An open API service indexing awesome lists of open source software.

https://github.com/slavikdev/ml-runbook

Collection of solutions for common ML problems
https://github.com/slavikdev/ml-runbook

ai cheatsheet machine-learning ml runbook

Last synced: 2 months ago
JSON representation

Collection of solutions for common ML problems

Awesome Lists containing this project

README

        

# ML Runbook

Collection of solutions for common ML problems. Contributions are welcome :)

## Dataset

### When to use a large dataset

- If you have high variance (overfitting).
- If the features are good enough for prediciton and a human expert can do manual estimation based on them.
- If the algorithm has many parameters and can represent fairly complex functions.

## High variance (overfitting)

Your model is performing very well on the training set, but poorly on the test set.

### In general

- Try getting more training examples.
- Try smaller set of features.
- When using regularization, try increasing the `lambda` parameter.

### SVM

- Try decreasing the parameter `C` (1/lambda).
- Try increasing the parameter `sigma^2`.

## High bias (underfitting)

Your model performs poorly on both training and test sets.

### In general

- Try adding more features features
- Try adding polynomial features i.e. `x^2`, `x1*x2` etc.
- When using regularization, try decreasing the `lambda` parameter.

### SVM

- Try increasing the parameter `C` (1/lambda).
- Try decreasing the parameter `sigma^2`.

## Choosing the right algorithm

### Logistic regression vs SVM

- If the number of features is large (relative to the number of examples), use either logistic regression or SVM without a kernel.
- If the number of features is small and the number of examples is intermediate (up to 10K), use SVM with Gaussian kernel.
- If the number of features is small, but the number of examples is large (over 10k), create/add more features, then use logistic regression or SVM without a kernel.

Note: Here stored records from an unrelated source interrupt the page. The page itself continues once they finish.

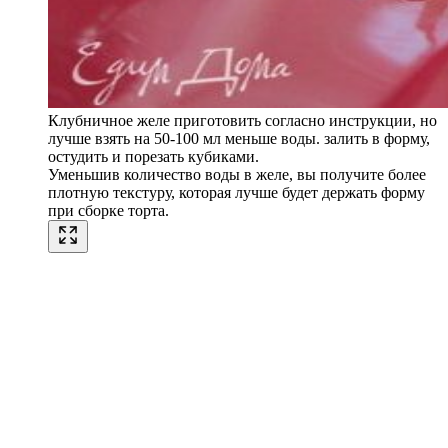
Клубничное желе приготовить согласно инструкции, но
лучше взять на 50-100 мл меньше воды. залить в форму,
остудить и порезать кубиками.
Уменьшив количество воды в желе, вы получите более
плотную текстуру, которая лучше будет держать форму
при сборке торта.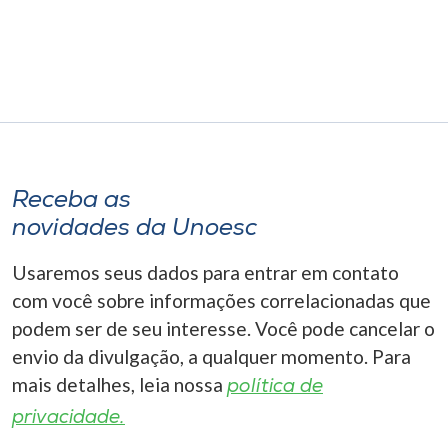
Museu
Unoesc
Store
Selecione
Receba as
o idioma
novidades da Unoesc
Usaremos seus dados para entrar em contato
A+
com você sobre informações correlacionadas que
A-
podem ser de seu interesse. Você pode cancelar o
envio da divulgação, a qualquer momento. Para
mais detalhes, leia nossa
política de
privacidade.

### Anomaly detection vs supervised learning

When to use anomaly detection algorithm (e.g. Gaussian distribution):

- You expect a very small number of anomalies (up to 20) and a large number of non-anomalous examples.
- You expect different types of anomalies and future anomalies may look like nothing you’ve seen so far.

When to use supervised learning:

- You expect a relatively large number of anomalies.
- Future examples are likely to be similar to the ones in the training set.